По всему было заметно, что храм этот – веры греческой. Обшарпанные колонны, кое-где изрисованные осколком кирпича, обвалившиеся ступени, сквозь которые проросла трава, и множество иных примет без слов говорили о том, что приход отнюдь не процветает – не то по произволу нынешних властей, не то по скудости благочестия обитавших поблизости греков.
На самом крыльце навалена была груда пестрого рваного тряпья, из-под которого в беспорядке торчали клочья соломы, чьи-то чрезвычайно грязные босые ноги, беспокойно подергивающиеся во сне, одна растрепанная борода – черная, курчавая, с обильнейшей проседью, и два пушистых песьих хвоста.
Недолго раздумывая, Феодул улегся рядом на крыльцо и потихоньку подполз под одеяло, двигаясь бочком, наподобие короткого толстого червя. Один из псов высунул было морду и настороженно обнюхал чужака, но Феодул сунул ему кукиш – верное средство от кусачей собаки. Пес коснулся кукиша теплым шершавым носом, недоуменно посопел и снова пал головой на солому. Феодул к тому времени уже притек под одеяло и устроился там совершенно как свой.

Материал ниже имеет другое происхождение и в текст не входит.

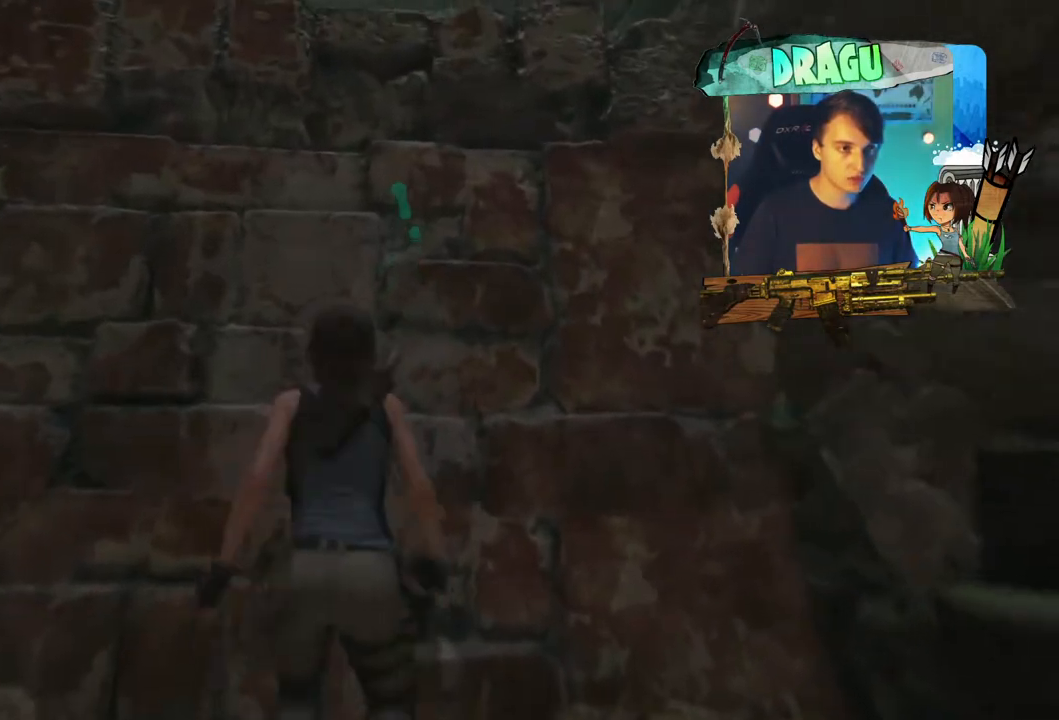
{"keys": ["shift", "w"], "mouse": [], "events": [[17, "space", "up"], [217, "space", "down"], [384, "space", "up"]]}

Утром нищих согнал с крыльца ворчливый старенький поп. Привычно благословив их со всех четырех сторон света четырьмя отменными пинками, схизматик-грек исторг из-под тряпья стоны, проклятия и глухое песье ворчание, после чего направился к двери – отпирать и долго, нарочито шумно гремел ключом и засовами.
Между тем из-под лоскутьев показались мятые, заспанные лица. Трое греков были бородаты, всклокочены, загорелы, словно бы изваляны в корабельной смоле, и изрядно засорены соломенной трухой. Псы, крупные, тощие, с выразительными, очень голодными глазами, уселись неподалеку. Один тотчас принялся усиленно чесаться, стуча когтем по каменной кладке крыльца; второй же зевал, как можно шире разевая пасть и завивая язык колечком.
Феодула обнаружили в соломе, когда тот поднялся, кряхтя и держась за бок.
– Жестко тут у вас почивать, любезные мои христарадники, – как ни в чем не бывало проговорил Феодул и поднялся на ноги.
– Да кто ты таков? – осведомился один из нищих и засверкал на Феодула черными глазами. – Откуда взялся? Как посмел ночевать с нами, под нашим одеялом, на нашей соломе?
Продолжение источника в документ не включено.